Ich wurde im Laufe der Jahre paranoid, ja regelrecht obszessiv. Ich lag nachts wach und dachte: Woran denkt Martin? Welche Schläge hat er verbessert? Was hat er gegessen? Und warum ist er immer noch zwei Zentimeter größer als ich? Ich habe seine Spielweise analysiert und aufgemalt. Ich habe seine Geschwindigkeit berechnet und einen nur für ihn nicht erreichbaren Vorhand-Cross entwickelt. Ich habe für einen Sieg gegen ihn gebetet. Ja, ich war besessen von Martin.
Eine Rivalität verbindet die Duellanten auf Lebenszeit. Ein Duell wird nicht unvergesslich, wenn der eine den anderen vom Platz prügelt. Das ist der Grund, warum sich Dirk Nowitzki nicht an seinen Sieg gegen mich bei einem Turnier in Franken erinnert. Er war 14 Jahre alt, ich ein Jahr jünger. Er gewann 6:0, 6:0 – und die Partie war längst nicht so spannend, wie es das Ergebnis vermuten lässt. Ich erinnere mich auch nur deshalb daran, weil ich ein paar Jahre später sein Gesicht im Fernsehen gesehen und dabei bemerkt habe, dass er Basketball noch viel besser spielte als Tennis, was bei mir zwei Wochen lang für tiefe Depressionen aufgrund meiner offensichtlich mangelnden Begabung zum Profisportler gesorgt hat. Ich bin dann zunächst in den Fußball und später in den Journalismus abgedriftet.
Legendäre Siege kriegt man nicht geschenkt. Für legendäre Siege muss man an eine Grenze gehen, von der man vorher nicht gewusst hat, dass es sie überhaupt gibt und dass überhaupt jemand jemals so weit gehen kann, geschweige denn man selbst.
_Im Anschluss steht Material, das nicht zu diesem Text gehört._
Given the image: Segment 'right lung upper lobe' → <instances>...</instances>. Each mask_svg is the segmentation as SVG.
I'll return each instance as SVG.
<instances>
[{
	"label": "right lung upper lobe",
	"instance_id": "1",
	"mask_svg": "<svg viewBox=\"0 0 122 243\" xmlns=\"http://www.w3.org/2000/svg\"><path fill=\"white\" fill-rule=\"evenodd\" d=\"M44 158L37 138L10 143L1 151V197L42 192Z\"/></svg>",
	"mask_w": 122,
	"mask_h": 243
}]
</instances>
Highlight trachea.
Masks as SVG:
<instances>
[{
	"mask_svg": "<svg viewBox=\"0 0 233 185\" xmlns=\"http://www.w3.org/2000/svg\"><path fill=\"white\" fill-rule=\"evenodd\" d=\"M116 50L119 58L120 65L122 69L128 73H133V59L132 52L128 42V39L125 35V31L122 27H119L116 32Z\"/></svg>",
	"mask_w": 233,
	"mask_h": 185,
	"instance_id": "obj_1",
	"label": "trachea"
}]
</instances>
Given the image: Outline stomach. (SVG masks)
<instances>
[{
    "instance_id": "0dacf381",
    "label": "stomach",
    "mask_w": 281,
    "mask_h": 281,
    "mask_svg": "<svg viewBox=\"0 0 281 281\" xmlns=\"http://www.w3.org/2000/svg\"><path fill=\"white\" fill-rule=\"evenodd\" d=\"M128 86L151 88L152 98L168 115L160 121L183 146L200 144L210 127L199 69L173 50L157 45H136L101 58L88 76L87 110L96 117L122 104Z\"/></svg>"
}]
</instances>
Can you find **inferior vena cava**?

Wer bereit ist, an diese Grenze zu gehen, braucht jemanden, der ihn dorthin treibt. Er braucht einen ebenbürtigen Rivalen, der selbst an eine Grenze getrieben werden will. Unvergessliche Duelle sind immer Kämpfe zwischen Athleten auf Augenhöhe. John McEnroe gegen Björn Borg. Chris Evert gegen Martina Navratilova. Boris Becker gegen Stefan Edberg. Steffi Graf gegen Monica Seles. Roger Federer gegen Rafael Nadal. Martin Stützel gegen Jürgen Schmieder.
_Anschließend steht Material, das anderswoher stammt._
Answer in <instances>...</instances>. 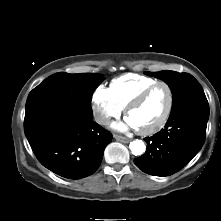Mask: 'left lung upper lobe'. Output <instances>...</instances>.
<instances>
[{
    "instance_id": "obj_1",
    "label": "left lung upper lobe",
    "mask_w": 221,
    "mask_h": 221,
    "mask_svg": "<svg viewBox=\"0 0 221 221\" xmlns=\"http://www.w3.org/2000/svg\"><path fill=\"white\" fill-rule=\"evenodd\" d=\"M145 74L163 80L170 87L173 95L172 109L189 98L204 95V91L199 82L188 73H178L167 70L145 72Z\"/></svg>"
}]
</instances>
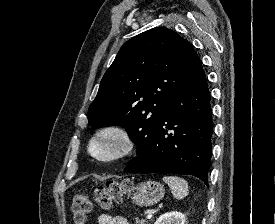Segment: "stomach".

Es ist völlig egal, ob diese Grenze ein Sieg bei einem Grand-Slam-Turnier ist oder das Finale bei einer Stadtmeisterschaft. Es ist nur wichtig, dass es sie gibt. Sie und diesen Rivalen, der einen dorthin treibt. Das genügt.
In der bayerischen Kleinstadt Tirschenreuth waren Martin und ich weltberühmt – auch wegen anderer Sachen abseits des Tennisplatzes, die ich hier keinesfalls erwähnen werde, weil wir nun beide verheiratet sind, Kinder erziehen und unsere Jobs behalten möchten. Außerhalb dieser Stadt interessierte sich niemand für diese Rivalität. Ach was, außerhalb des Tennisclubs interessierte sich niemand dafür. Aber für Martin und mich und ganz sicher auch für unsere Eltern waren diese Duelle mindestens so wichtig wie das Leben selbst.
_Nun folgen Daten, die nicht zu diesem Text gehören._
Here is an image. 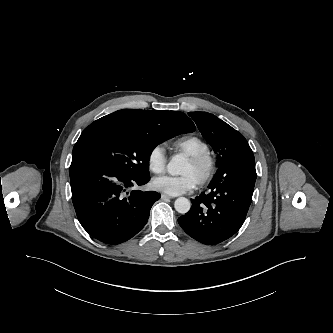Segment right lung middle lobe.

Einmal, ich war zwölf Jahre alt, habe ich vor einem Match gegen Martin mit meinem Vater einen Gottesdienst besucht und eine Kerze angezündet. Ich habe gewonnen, 6:1, 6:4. Richtig locker. Danach habe ich, das ist kein Witz, vor jeder Partie gegen Martin in dieser Kirche eine Kerze angezündet.
Diese Angewohnheit liegt auf der Verrücktheits-Hitliste dieser Rivalität auf Platz drei. Rang zwei belegt Martins Mutter bei der Stadtmeisterschaft 1994. Sie hat jedes einzelne meiner Spiele in den Runden davor vom Zaun aus beobachtet und mich nach jedem Aufschlag darauf hingewiesen, dass meine Bewegung doch sehr nach Fußfehler aussehe. Auf Platz eins liegen die 100 gebräuchlichsten Beleidigungen der deutschen Sprache, die wir in beinahe jedem Match aufeinander anwandten in einer Lautstärke, dass es jeder hören konnte – bisweilen auch während eines Doppels gegen zwei Fremde.
Ja, Martin und ich sind tatsächlich gemeinsam zum Doppel angetreten und haben uns dabei ein Mal derart heftig gestritten, dass uns die Gegner beruhigen mussten. Wer jemals Tennis gespielt und so was nicht erlebt hat, der werfe den ersten Schläger.
Solche Rivalitäten gibt es zwar auch in anderen Sportarten auch, doch nirgends sind sie für Zuschauer und Sportler so intensiv wie beim Tennis. Beim Fußball verlieben sich Fans in einen Verein, wie sie sich nicht mal in Menschen verlieben, doch Akteure kommen und gehen und manchmal wechseln sie sogar zum feindlichen Verein – eine Team-Rivalität kann deshalb niemals an persönliche Duelle zwischen zwei Personen heranreichen.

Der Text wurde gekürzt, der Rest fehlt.